> DIRECTIONS FOR THIS TASK
Count the lines in the records below that contain the word "oven", and give that figure alone.

[Dataset entries]
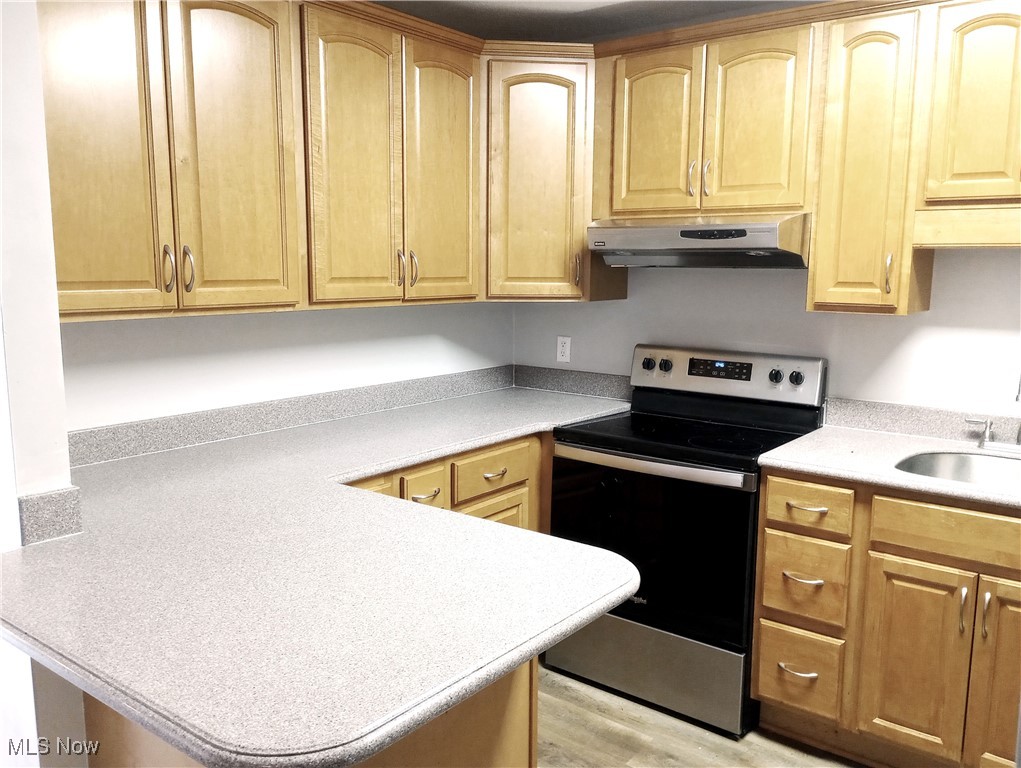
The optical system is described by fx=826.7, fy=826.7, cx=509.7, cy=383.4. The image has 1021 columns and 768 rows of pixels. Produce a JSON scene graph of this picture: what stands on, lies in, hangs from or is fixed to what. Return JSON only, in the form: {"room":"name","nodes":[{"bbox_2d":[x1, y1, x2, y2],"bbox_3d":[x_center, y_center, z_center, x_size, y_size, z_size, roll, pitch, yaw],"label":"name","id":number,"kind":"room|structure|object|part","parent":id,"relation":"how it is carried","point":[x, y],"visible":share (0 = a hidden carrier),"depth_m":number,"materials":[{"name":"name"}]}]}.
{"room":"kitchen","nodes":[
{"label":"kitchen","id":0,"kind":"room"},
{"bbox_2d":[0,1,85,765],"bbox_3d":[-1.311,0.058,1.602,0.782,2.429,0.672,7,11,37],"label":"wall end","id":1,"kind":"structure","parent":0,"point":[16,513],"depth_m":1.67,"materials":[{"name":"white paint"}]},
{"bbox_2d":[17,486,82,544],"bbox_3d":[-0.972,0.277,1.723,0.082,0.096,0.121,7,11,37],"label":"side splash","id":2,"kind":"structure","parent":1,"relation":"attached to","point":[35,501],"depth_m":1.71,"materials":[{"name":"grey stone"}]},
{"bbox_2d":[60,300,513,431],"bbox_3d":[-0.771,-0.182,2.970,0.128,2.446,2.485,7,11,37],"label":"left wall","id":3,"kind":"structure","parent":0,"point":[189,323],"depth_m":2.81,"materials":[{"name":"white paint"}]},
{"bbox_2d":[63,366,512,469],"bbox_3d":[-0.506,0.103,2.911,0.401,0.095,2.175,7,11,37],"label":"backsplash","id":4,"kind":"structure","parent":3,"relation":"attached to","point":[127,427],"depth_m":2.90,"materials":[{"name":"grey laminate"}]},
{"bbox_2d":[29,1,594,322],"bbox_3d":[-0.612,-0.727,2.657,0.401,0.928,2.112,7,11,37],"label":"upper cabinet run","id":5,"kind":"object","parent":3,"relation":"attached to","point":[89,279],"visible":0.89,"depth_m":2.37,"materials":[{"name":"brown wood"}]},
{"bbox_3d":[-0.947,-0.540,1.882,0.052,0.857,0.267,7,11,37],"label":"door","id":6,"kind":"part","parent":5,"relation":"part of","materials":[{"name":"brown wood"}]},
{"bbox_3d":[-0.839,-0.274,2.032,0.032,0.120,0.019,7,11,37],"label":"handle","id":7,"kind":"part","parent":5,"relation":"part of","materials":[{"name":"metal"}]},
{"bbox_3d":[-0.809,-0.282,2.071,0.033,0.120,0.020,7,11,37],"label":"handle","id":8,"kind":"part","parent":5,"relation":"part of","materials":[{"name":"metal"}]},
{"bbox_3d":[-0.705,-0.580,2.148,0.055,0.867,0.303,7,11,37],"label":"door","id":9,"kind":"part","parent":5,"relation":"part of","materials":[{"name":"brown wood"}]},
{"bbox_3d":[-0.462,-0.629,2.465,0.062,0.879,0.310,7,11,37],"label":"door","id":10,"kind":"part","parent":5,"relation":"part of","materials":[{"name":"brown wood"}]},
{"bbox_3d":[-0.356,-0.368,2.662,0.032,0.121,0.018,7,11,37],"label":"pull","id":11,"kind":"part","parent":5,"relation":"part of","materials":[{"name":"silver metal"}]},
{"bbox_3d":[-0.320,-0.376,2.726,0.033,0.121,0.019,7,11,37],"label":"pull","id":12,"kind":"part","parent":5,"relation":"part of","materials":[{"name":"silver metal"}]},
{"bbox_3d":[-0.217,-0.664,2.793,0.057,0.871,0.311,7,11,37],"label":"door","id":13,"kind":"part","parent":5,"relation":"part of","materials":[{"name":"brown wood"}]},
{"bbox_2d":[372,0,816,43],"bbox_3d":[0.284,-1.114,0.982,4.466,0.101,4.389,7,11,37],"label":"ceiling","id":14,"kind":"structure","parent":0,"point":[612,1],"depth_m":3.10,"materials":[{"name":"grey paint"}]},
{"bbox_2d":[533,663,863,767],"bbox_3d":[-0.104,1.406,1.004,4.425,0.060,5.205,7,11,37],"label":"floor","id":15,"kind":"structure","parent":0,"point":[618,720],"depth_m":2.64,"materials":[{"name":"brown wood"}]},
{"bbox_2d":[80,658,537,767],"bbox_3d":[-0.562,0.785,1.868,1.050,0.867,0.772,7,11,37],"label":"peninsula cabinet","id":16,"kind":"object","parent":15,"relation":"on","point":[515,758],"visible":0.09,"depth_m":1.64,"materials":[{"name":"brown wood"}]},
{"bbox_2d":[0,385,641,765],"bbox_3d":[-0.327,0.283,2.185,1.412,0.041,2.009,7,11,37],"label":"countertop","id":17,"kind":"structure","parent":16,"relation":"on","point":[502,530],"depth_m":1.48,"materials":[{"name":"laminate"}]},
{"bbox_2d":[343,429,551,536],"bbox_3d":[-0.354,0.628,2.964,0.660,0.889,1.640,7,11,37],"label":"base cabinet","id":18,"kind":"object","parent":15,"relation":"on","point":[462,461],"visible":0.07,"depth_m":2.85,"materials":[{"name":"brown wood"}]},
{"bbox_3d":[-0.478,0.374,2.581,0.037,0.160,0.248,7,11,37],"label":"drawer","id":19,"kind":"part","parent":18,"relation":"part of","materials":[{"name":"brown wood"}]},
{"bbox_3d":[-0.285,0.368,2.748,0.056,0.015,0.105,7,11,37],"label":"drawer pull","id":20,"kind":"part","parent":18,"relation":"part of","materials":[{"name":"metal"}]},
{"bbox_3d":[-0.075,0.651,3.121,0.047,0.414,0.342,7,11,37],"label":"drawer","id":21,"kind":"part","parent":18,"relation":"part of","materials":[{"name":"brown wood"}]},
{"bbox_2d":[543,343,827,738],"bbox_3d":[0.607,0.489,2.989,0.768,1.175,0.702,7,11,37],"label":"stove","id":22,"kind":"object","parent":15,"relation":"on","point":[597,475],"visible":0.82,"depth_m":2.79,"materials":[{"name":"black metal"}]},
{"bbox_3d":[0.439,0.967,2.910,0.705,0.252,0.097,7,11,37],"label":"storage drawer","id":23,"kind":"part","parent":22,"relation":"part of","materials":[{"name":"silver metal"}]},
{"bbox_3d":[0.548,-0.078,3.333,0.047,0.048,0.041,7,11,37],"label":"knob","id":24,"kind":"part","parent":22,"relation":"part of","materials":[{"name":"plastic"}]},
{"bbox_3d":[0.430,0.537,2.806,0.722,0.623,0.083,7,11,37],"label":"oven door","id":25,"kind":"part","parent":22,"relation":"part of","materials":[{"name":"black glass"}]},
{"bbox_3d":[0.427,0.264,2.772,0.654,0.036,0.084,7,11,37],"label":"oven handle","id":26,"kind":"part","parent":22,"relation":"part of","materials":[{"name":"silver metal"}]},
{"bbox_3d":[0.610,-0.073,3.301,0.048,0.050,0.041,7,11,37],"label":"knob","id":27,"kind":"part","parent":22,"relation":"part of","materials":[{"name":"plastic"}]},
{"bbox_3d":[0.796,-0.029,3.271,0.789,0.190,0.132,7,11,37],"label":"control panel","id":28,"kind":"part","parent":22,"relation":"part of","materials":[{"name":"metal"}]},
{"bbox_3d":[0.956,-0.027,3.015,0.046,0.049,0.040,7,11,37],"label":"knob","id":29,"kind":"part","parent":22,"relation":"part of","materials":[{"name":"black metal"}]},
{"bbox_3d":[1.032,-0.022,3.009,0.046,0.048,0.037,7,11,37],"label":"knob","id":30,"kind":"part","parent":22,"relation":"part of","materials":[{"name":"plastic"}]},
{"bbox_2d":[753,470,1020,767],"bbox_3d":[1.384,0.711,2.481,1.108,0.875,0.644,7,11,37],"label":"base cabinet","id":31,"kind":"object","parent":15,"relation":"on","point":[783,697],"visible":0.89,"depth_m":2.35,"materials":[{"name":"brown wood"}]},
{"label":"drawer pull","id":32,"kind":"part","parent":31,"relation":"part of","materials":[{"name":"metal"}]},
{"bbox_3d":[0.925,0.923,2.660,0.230,0.241,0.057,7,11,37],"label":"drawer","id":33,"kind":"part","parent":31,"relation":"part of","materials":[{"name":"brown wood"}]},
{"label":"drawer pull","id":34,"kind":"part","parent":31,"relation":"part of","materials":[{"name":"silver metal"}]},
{"bbox_3d":[0.918,0.622,2.596,0.217,0.248,0.048,7,11,37],"label":"drawer","id":35,"kind":"part","parent":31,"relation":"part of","materials":[{"name":"brown wood"}]},
{"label":"drawer pull","id":36,"kind":"part","parent":31,"relation":"part of","materials":[{"name":"silver metal"}]},
{"bbox_3d":[0.908,0.376,2.537,0.239,0.136,0.053,7,11,37],"label":"drawer","id":37,"kind":"part","parent":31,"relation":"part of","materials":[{"name":"brown wood"}]},
{"bbox_2d":[759,425,1020,508],"bbox_3d":[1.487,0.263,2.435,1.318,0.038,0.744,7,11,37],"label":"countertop","id":38,"kind":"structure","parent":31,"relation":"on","point":[824,473],"depth_m":2.53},
{"bbox_2d":[894,450,1020,489],"bbox_3d":[1.430,0.356,2.348,0.655,0.177,0.479,7,11,37],"label":"sink","id":39,"kind":"object","parent":38,"relation":"in","point":[964,469],"visible":0.44,"depth_m":2.59,"materials":[{"name":"silver metal"}]},
{"bbox_2d":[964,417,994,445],"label":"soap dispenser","id":40,"kind":"object","parent":38,"relation":"on","point":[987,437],"visible":1,"depth_m":2.64,"materials":[{"name":"silver metal"}]},
{"bbox_2d":[966,371,1020,451],"bbox_3d":[1.562,0.045,2.540,0.305,0.338,0.229,7,11,37],"label":"faucet","id":41,"kind":"object","parent":38,"relation":"on","point":[1017,397],"visible":1,"depth_m":2.63,"materials":[{"name":"silver metal"}]},
{"bbox_3d":[1.173,0.830,2.426,0.258,0.572,0.055,7,11,37],"label":"cabinet door","id":42,"kind":"part","parent":31,"relation":"part of","materials":[{"name":"brown wood"}]},
{"bbox_3d":[1.312,0.423,2.302,0.519,0.134,0.043,7,11,37],"label":"false drawer","id":43,"kind":"part","parent":31,"relation":"part of","materials":[{"name":"brown wood"}]},
{"bbox_3d":[1.250,0.632,2.292,0.020,0.149,0.028,7,11,37],"label":"door pull","id":44,"kind":"part","parent":31,"relation":"part of","materials":[{"name":"metal"}]},
{"bbox_3d":[1.298,0.632,2.268,0.017,0.136,0.028,7,11,37],"label":"handle","id":45,"kind":"part","parent":31,"relation":"part of","materials":[{"name":"metal"}]},
{"bbox_3d":[1.412,0.837,2.265,0.258,0.629,0.063,7,11,37],"label":"cabinet door","id":46,"kind":"part","parent":31,"relation":"part of","materials":[{"name":"brown wood"}]},
{"bbox_2d":[512,245,1020,415],"bbox_3d":[1.468,-0.127,2.839,3.786,2.425,0.133,7,11,37],"label":"back wall","id":47,"kind":"structure","parent":0,"point":[629,300],"depth_m":3.00,"materials":[{"name":"white paint"}]},
{"bbox_2d":[482,44,619,301],"bbox_3d":[0.080,-0.829,3.390,0.611,0.930,0.608,7,11,37],"label":"corner upper cabinet","id":48,"kind":"object","parent":47,"relation":"attached to","point":[537,165],"visible":0.69,"depth_m":3.15,"materials":[{"name":"brown wood"}]},
{"bbox_3d":[0.260,-0.443,3.244,0.028,0.136,0.025,7,11,37],"label":"handle","id":49,"kind":"part","parent":48,"relation":"part of","materials":[{"name":"silver metal"}]},
{"bbox_2d":[556,335,571,363],"bbox_3d":[0.238,-0.155,3.699,0.071,0.116,0.008,7,11,37],"label":"wall outlet","id":50,"kind":"object","parent":47,"relation":"attached to","point":[567,344],"visible":0.99,"depth_m":3.70,"materials":[{"name":"white plastic"}]},
{"bbox_2d":[511,364,631,400],"bbox_3d":[0.285,-0.008,3.678,0.706,0.105,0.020,7,11,37],"label":"backsplash","id":51,"kind":"structure","parent":47,"relation":"attached to","point":[597,380],"depth_m":3.67,"materials":[{"name":"grey laminate"}]},
{"bbox_2d":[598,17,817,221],"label":"upper cabinet","id":52,"kind":"object","parent":47,"relation":"attached to","point":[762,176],"visible":0.9,"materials":[{"name":"brown wood"}]},
{"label":"door","id":53,"kind":"part","parent":52,"relation":"part of","materials":[{"name":"brown wood"}]},
{"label":"handle","id":54,"kind":"part","parent":52,"relation":"part of","materials":[{"name":"silver metal"}]},
{"bbox_2d":[587,215,811,268],"bbox_3d":[0.716,-0.506,2.975,0.753,0.169,0.487,7,11,37],"label":"range hood","id":55,"kind":"object","parent":52,"relation":"attached to","point":[623,252],"visible":0.91,"depth_m":2.79,"materials":[{"name":"silver metal"}]},
{"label":"handle","id":56,"kind":"part","parent":52,"relation":"part of","materials":[{"name":"silver metal"}]},
{"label":"door","id":57,"kind":"part","parent":52,"relation":"part of","materials":[{"name":"brown wood"}]},
{"bbox_2d":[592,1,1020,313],"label":"upper cabinet run","id":58,"kind":"object","parent":47,"relation":"attached to","point":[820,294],"visible":0.94,"depth_m":2.61,"materials":[{"name":"brown wood"}]},
{"bbox_2d":[806,2,932,315],"bbox_3d":[1.169,-0.696,2.654,0.298,0.917,0.365,7,11,37],"label":"upper cabinet","id":59,"kind":"object","parent":47,"relation":"attached to","point":[818,290],"visible":0.85,"depth_m":2.54,"materials":[{"name":"brown wood"}]},
{"bbox_3d":[1.177,-0.341,2.577,0.019,0.129,0.028,7,11,37],"label":"handle","id":60,"kind":"part","parent":59,"relation":"part of","materials":[{"name":"silver metal"}]},
{"bbox_2d":[822,397,1020,444],"bbox_3d":[1.662,0.158,2.651,1.197,0.100,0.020,7,11,37],"label":"backsplash","id":61,"kind":"structure","parent":47,"relation":"attached to","point":[910,429],"depth_m":2.84,"materials":[{"name":"grey stone"}]},
{"bbox_2d":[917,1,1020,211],"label":"upper cabinet","id":62,"kind":"object","parent":47,"relation":"attached to","point":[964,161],"visible":1,"depth_m":2.35,"materials":[{"name":"brown wood"}]}
]}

> RESPONSE BOX
2